== Task details ==
Your task is to repeat the entries word for word while leaving out the pictures.

== Provided data ==
>>>
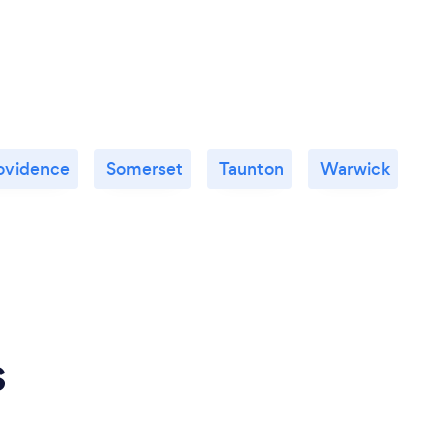
ovidence
Somerset
Taunton
Warwick
s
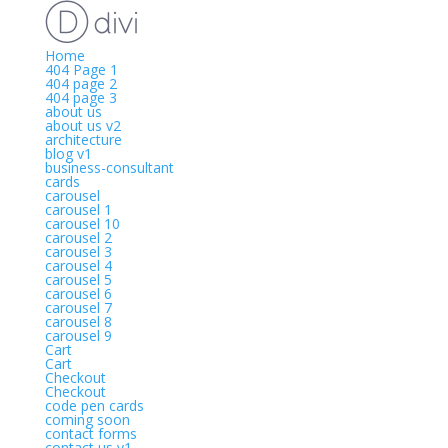
Home
404 Page 1
404 page 2
404 page 3
about us
about us v2
architecture
blog v1
business-consultant
cards
carousel
carousel 1
carousel 10
carousel 2
carousel 3
carousel 4
carousel 5
carousel 6
carousel 7
carousel 8
carousel 9
Cart
Cart
Checkout
Checkout
code pen cards
coming soon
contact forms
contact us v1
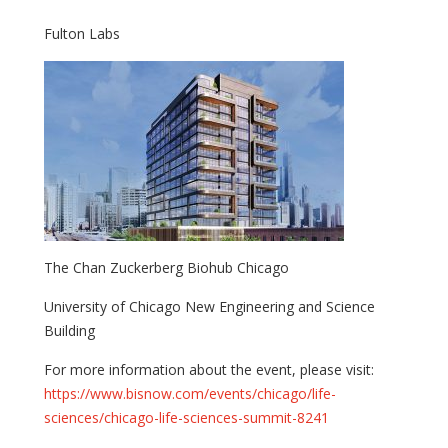
Fulton Labs
The Chan Zuckerberg Biohub Chicago
University of Chicago New Engineering and Science
Building
For more information about the event, please visit:
https://www.bisnow.com/events/chicago/life-
sciences/chicago-life-sciences-summit-8241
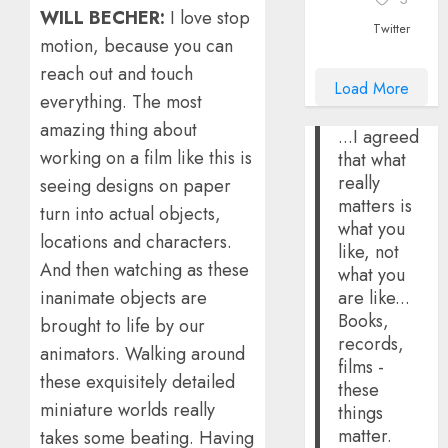
WILL BECHER:
I love stop
Twitter
motion, because you can
reach out and touch
Load More
everything. The most
amazing thing about
...I agreed
working on a film like this is
that what
really
seeing designs on paper
matters is
turn into actual objects,
what you
locations and characters.
like, not
And then watching as these
what you
are like...
inanimate objects are
Books,
brought to life by our
records,
animators. Walking around
films -
these exquisitely detailed
these
miniature worlds really
things
matter.
takes some beating. Having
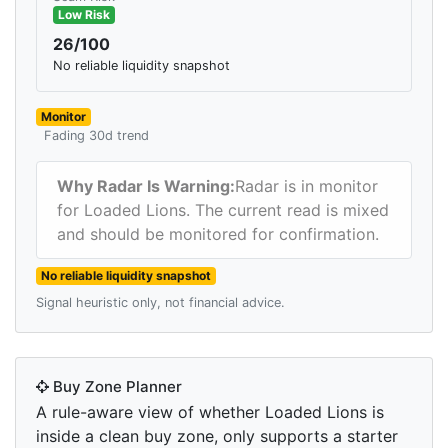
Low Risk
26/100
No reliable liquidity snapshot
Monitor
Fading 30d trend
Why Radar Is Warning:
Radar is in monitor
for Loaded Lions. The current read is mixed
and should be monitored for confirmation.
No reliable liquidity snapshot
Signal heuristic only, not financial advice.
Buy Zone Planner
A rule-aware view of whether Loaded Lions is
inside a clean buy zone, only supports a starter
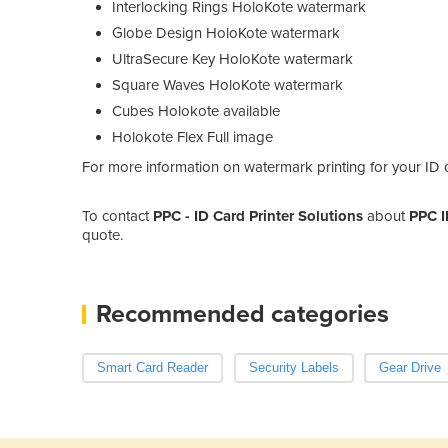
Interlocking Rings HoloKote watermark
Globe Design HoloKote watermark
UltraSecure Key HoloKote watermark
Square Waves HoloKote watermark
Cubes Holokote available
Holokote Flex Full image
For more information on watermark printing for your ID ca
To contact
PPC - ID Card Printer Solutions
about
PPC I
quote.
Recommended categories
Smart Card Reader
Security Labels
Gear Drive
<<<
== Solved exercise ==
ovidence
Somerset
Taunton
Warwick
s
Home
404 Page 1
404 page 2
404 page 3
about us
about us v2
architecture
blog v1
business-consultant
cards
carousel
carousel 1
carousel 10
carousel 2
carousel 3
carousel 4
carousel 5
carousel 6
carousel 7
carousel 8
carousel 9
Cart
Cart
Checkout
Checkout
code pen cards
coming soon
contact forms
contact us v1
Fulton Labs
The Chan Zuckerberg Biohub Chicago
University of Chicago New Engineering and Science
Building
For more information about the event, please visit:
https://www.bisnow.com/events/chicago/life-
sciences/chicago-life-sciences-summit-8241
WILL BECHER:
I love stop
Twitter
motion, because you can
reach out and touch
Load More
everything. The most
amazing thing about
...I agreed
working on a film like this is
that what
really
seeing designs on paper
matters is
turn into actual objects,
what you
locations and characters.
like, not
And then watching as these
what you
are like...
inanimate objects are
Books,
brought to life by our
records,
animators. Walking around
films -
these exquisitely detailed
these
miniature worlds really
things
matter.
takes some beating. Having
Low Risk
26/100
No reliable liquidity snapshot
Monitor
Fading 30d trend
Why Radar Is Warning:
Radar is in monitor
for Loaded Lions. The current read is mixed
and should be monitored for confirmation.
No reliable liquidity snapshot
Signal heuristic only, not financial advice.
Buy Zone Planner
A rule-aware view of whether Loaded Lions is
inside a clean buy zone, only supports a starter
Interlocking Rings HoloKote watermark
Globe Design HoloKote watermark
UltraSecure Key HoloKote watermark
Square Waves HoloKote watermark
Cubes Holokote available
Holokote Flex Full image
For more information on watermark printing for your ID ca
To contact
PPC - ID Card Printer Solutions
about
PPC I
quote.
Recommended categories
Smart Card Reader
Security Labels
Gear Drive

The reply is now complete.